Re: [dev] [tabbed] utf8 characters not displayed in tabs

2022-08-31 Thread NRK
On Tue, Aug 30, 2022 at 10:47:46PM +0200, Storkman wrote:
> but more generally,
> the "set of fonts covering as wide variety of code-points as possible"
> ...is just the set of all installed fonts, isn't it?

Not entirely. Let's say a system has 3 fonts installed: A, B and C. A
and B both *only* cover English characters and C covers Chinese ones.

In that case, our list would be [A, C]. B can be eliminated from the
fallback-list since it doesn't add anything new. (Or it could be [B, C]
with A eliminated).

We could of course add a reasonable upper-limit to this list, say
128/196 or something along those lines.

And just so everyone is on the same page: drw ALREADY maintains such a
list. I'm only proposing we change *how* we construct the list (assuming
it's possible).

This is roughly how things currently work:

0. at startup push the user specified fonts (in config.h) to the list
// list = [ userfont0, userfont1 ]
foreach code-point:
1. walk the list to find a font that can render the code-point.
   if any of the fonts in the list can render it, just use that.
2. if not, then run XftFontMatch() to see if we can find
   a match.
3. If XftFontMatch() finds a match then append the
   matched font to the list (so that step 1 can find it
   next time around).
   // list = [ userfont0, userfont1, matchedfont0, matchedfont1 
... ]

My idea is to simply remove step 2 and 3 from the loop and construct the
list at startup so we don't have to constantly keep calling
XftFontMatch() inside the loop for each unknown code-point.

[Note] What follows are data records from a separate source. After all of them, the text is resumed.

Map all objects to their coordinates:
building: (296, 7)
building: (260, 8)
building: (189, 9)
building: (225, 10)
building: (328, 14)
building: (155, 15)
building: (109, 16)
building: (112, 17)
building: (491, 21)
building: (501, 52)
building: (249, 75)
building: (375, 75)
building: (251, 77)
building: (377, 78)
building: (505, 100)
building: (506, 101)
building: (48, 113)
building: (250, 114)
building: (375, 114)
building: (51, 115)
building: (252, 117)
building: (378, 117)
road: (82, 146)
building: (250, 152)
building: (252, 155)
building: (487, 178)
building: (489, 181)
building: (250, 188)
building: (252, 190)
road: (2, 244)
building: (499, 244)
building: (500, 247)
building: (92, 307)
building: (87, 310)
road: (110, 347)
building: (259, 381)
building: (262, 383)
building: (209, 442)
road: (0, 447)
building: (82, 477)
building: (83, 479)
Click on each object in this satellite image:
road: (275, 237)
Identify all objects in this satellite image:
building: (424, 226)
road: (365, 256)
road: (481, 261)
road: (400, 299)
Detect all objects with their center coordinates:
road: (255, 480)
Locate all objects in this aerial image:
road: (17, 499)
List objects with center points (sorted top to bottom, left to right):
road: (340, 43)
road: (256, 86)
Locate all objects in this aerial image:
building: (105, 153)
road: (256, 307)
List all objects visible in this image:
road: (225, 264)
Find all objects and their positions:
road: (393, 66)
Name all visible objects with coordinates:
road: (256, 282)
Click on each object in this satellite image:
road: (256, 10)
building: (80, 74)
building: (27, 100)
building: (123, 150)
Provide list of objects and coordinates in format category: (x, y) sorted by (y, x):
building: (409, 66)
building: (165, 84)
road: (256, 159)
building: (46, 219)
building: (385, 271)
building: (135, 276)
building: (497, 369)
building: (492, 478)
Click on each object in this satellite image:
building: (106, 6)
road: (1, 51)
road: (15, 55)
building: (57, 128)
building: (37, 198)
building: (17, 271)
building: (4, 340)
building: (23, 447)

> I'm a big fan of pre-calculating this list before compiling the program.

I was talking about doing it on program startup since I don't think you
should have to recompile the program every time you install a new font
for font fallback to work.

> If your question is simply "which code-points ARE NOT supported by ANY font",

Wasn't exactly what I was looking for but even this *could be* an
improvement over the current system if it can be done in reasonable
space, speed and code-size.

- NRK



Re: [dev] [tabbed] utf8 characters not displayed in tabs

2022-08-30 Thread Storkman
On Tue, Aug 30, 2022 at 10:23:44PM +0600, NRK wrote:
> On Tue, Aug 30, 2022 at 05:36:31PM +0200, Hiltjo Posthuma wrote:
> > "
> > The font fallback in dwm and dmenu is handled via libsl (i.e drw.c) and
> > it's a huge mess [0].
> > 
> > The way it works is also very inefficient (it calls XftFontMatch() for
> > every single "unknown" code-point). The `nomatches` cache is merely
> > there to stop the bleeding and is not really a proper fix.
> > "
> > 
> > This part specificly. The tone if very whiny.
> 
> I see; the intention there was to just describe/explain why I think
> replicating drw is not a good idea. It wasn't meant to be whiny.
> 
> > It doesn't help complaining the code is a mess or improper without
> > proposing a patch.
> 
> The "proper" way (IMO) would be to build up a list of fonts which would
> be capable of representing as many code-points available in the system
> *right at startup* - instead of checking each unknown code-point as we
> go.

I'm a big fan of pre-calculating this list before compiling the program.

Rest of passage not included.